Cancer 81

OK, overall that was a bad week. I felt for the first time that perhaps I was on my decline and I didn’t like it. I am not ready for it, but I am trying to be honest with this blog so you get the bad with the good. Fortunately, I am back to feeling well and positive, though I went through an added blip yesterday when I went to the hospital for my chemo.

I arrived at the hospital early, to ensure I could find a parking space. I always park in the University of Nottingham site but even that can fill up. I went to Aldi to buy food as the hospital food for day patients lives up to its reputation. Back in the hospital, I ran into nurse Ratchett, one of my nurses. She took one look at me and asked why I was in the hospital. I looked very ill and I wouldn’t get my treatment (it can be worrying to be told you look very ill by a nurse – they tend to know what they are doing). I should point out that when I go from a relatively cold place to a relatively warm place, and I am wearing too many clothes, a jumper in this case, I sweat profusely. I have been known to literally steam from the top of my head, though I didn’t on this occasion.

There is a unit within the oncology department that I am supposed to phone if I am ill or having any abnormal symptoms – at any time, day or night. Nurse Ratchett told me I should have phoned them as I had a severe rash all over my head and I was sweating. I told her that I was fine and that phoning the unit was for ill people, not me. She was a little exasperated and told me I should report as usual but that I wouldn’t get treatment and that I would be bedblocking (chair blocking actually) for the day.

I wasn’t happy but I did as I was told, as I always do when a nurse shouts at me.

On arrival, I went into the bay where I got shouted at again as Nurse Ratchett had told everybody what she had seen. The disadvantage at this stage of treatment (round 9) is that many of the nurses know me. I should perhaps be quiet and unobtrusive instead of loud. Fortunately, this nurse, let’s call her Nurse King, likes me because I talked to her about writing and she is enthusiastically starting the process of looking at writing courses and structuring a book. I have achieved something in my time on the ward. I sat in my chair and waited to see what would happen.

A specialist nurse came and assessed me, looking at my rash, which fortunately is only at the top end of my body and has penetrated no orifices. She asked me lots of questions about other symptoms. I confidently, if not entirely accurately, said no to everything except tiredness. My obs were fine. She left to confer with my consultant, after which I learned that I would get treatment, so I pulled an appropriate face at Nurse Ratchett and received my treatment. The day went as usual, though delayed so I didn’t escape until 5pm.

I was given an antibiotic for my rash, which I have to take for two weeks, and also some moisturising cream (ahem) so I am setting another record for the number of drugs I take. The rash is possibly an allergic reaction to another new drug I started last time. I don’t think anybody really knows, as there are so many drugs that inevitably interact with each other in possibly unpredictable ways. Still, an antibiotic can’t do any harm, can it?

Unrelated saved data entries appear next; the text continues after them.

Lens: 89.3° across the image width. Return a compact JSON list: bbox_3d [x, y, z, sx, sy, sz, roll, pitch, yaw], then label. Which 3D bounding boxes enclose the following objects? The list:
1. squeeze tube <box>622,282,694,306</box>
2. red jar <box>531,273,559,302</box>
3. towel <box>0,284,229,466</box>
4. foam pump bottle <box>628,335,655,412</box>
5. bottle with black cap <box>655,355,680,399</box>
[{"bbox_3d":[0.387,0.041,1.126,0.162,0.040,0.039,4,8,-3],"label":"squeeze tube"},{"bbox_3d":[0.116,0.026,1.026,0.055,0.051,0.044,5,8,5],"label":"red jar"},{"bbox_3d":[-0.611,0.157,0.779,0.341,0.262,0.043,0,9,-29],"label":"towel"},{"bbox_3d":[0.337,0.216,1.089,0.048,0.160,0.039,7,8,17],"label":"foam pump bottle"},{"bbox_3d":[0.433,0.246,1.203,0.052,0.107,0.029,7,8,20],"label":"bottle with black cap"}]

I am currently attached to my bottle of fluorouracil, 5000mg to enter my body over 46 hours. It means I don’t go to bed, and I sleep very little, but at least I got my treatment. Fight hard folks, claim wellness, and wellness will be thrust upon you.

Today we drove to Lichfield, perhaps my favourite UK city (because it is small, has several bookshops, and both an Erasmus Darwin and a Samuel Johnson museum), and ate well. Friday we head to Pembrokeshire. It has a coastline, but I can’t have everything.

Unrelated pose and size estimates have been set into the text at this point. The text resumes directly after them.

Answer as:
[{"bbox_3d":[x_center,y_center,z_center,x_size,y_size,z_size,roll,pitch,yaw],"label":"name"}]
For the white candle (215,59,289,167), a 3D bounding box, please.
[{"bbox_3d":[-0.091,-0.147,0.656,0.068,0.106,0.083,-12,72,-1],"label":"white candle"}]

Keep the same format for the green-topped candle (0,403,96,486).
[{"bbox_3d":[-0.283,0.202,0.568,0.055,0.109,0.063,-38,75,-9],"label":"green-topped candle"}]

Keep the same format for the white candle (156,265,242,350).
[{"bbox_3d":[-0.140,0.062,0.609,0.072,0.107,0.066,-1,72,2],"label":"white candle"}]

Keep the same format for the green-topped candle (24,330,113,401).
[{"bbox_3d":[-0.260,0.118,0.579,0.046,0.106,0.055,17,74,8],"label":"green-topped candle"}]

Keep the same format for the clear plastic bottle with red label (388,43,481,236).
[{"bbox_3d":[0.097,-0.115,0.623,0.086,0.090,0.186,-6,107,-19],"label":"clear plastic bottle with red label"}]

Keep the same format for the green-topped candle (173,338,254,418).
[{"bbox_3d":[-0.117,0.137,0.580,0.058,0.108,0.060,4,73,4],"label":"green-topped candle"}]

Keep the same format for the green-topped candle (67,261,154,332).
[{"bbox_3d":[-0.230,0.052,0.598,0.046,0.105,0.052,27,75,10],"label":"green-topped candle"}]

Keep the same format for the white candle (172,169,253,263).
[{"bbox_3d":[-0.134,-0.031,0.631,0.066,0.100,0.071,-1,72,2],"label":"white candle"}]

By the way, I should say that I have a good sparring relationship with Nurse Ratchett, and the name – shockingly not her real name – was applied to her by me in her presence and is used in the general banter that is virtually continuous during the day between nurses and patients. I have said before that the nurses are incredibly positive people. I don’t know how they do it day after day in such a place of sadness and despair, but they keep most of us cheerful while we are undergoing what can only be described as unpleasant procedures. If the Tory Government wanted to do one good thing in the time they have left (not much I hope), then improve the pay and conditions of the nurses. They are the ones who see the patients continually and keep the whole edifice of the NHS functioning at that critical junction between patient and treatment. Consultants make the key decisions, but nurses do the implementation, and they do it in a very human and reassuring manner.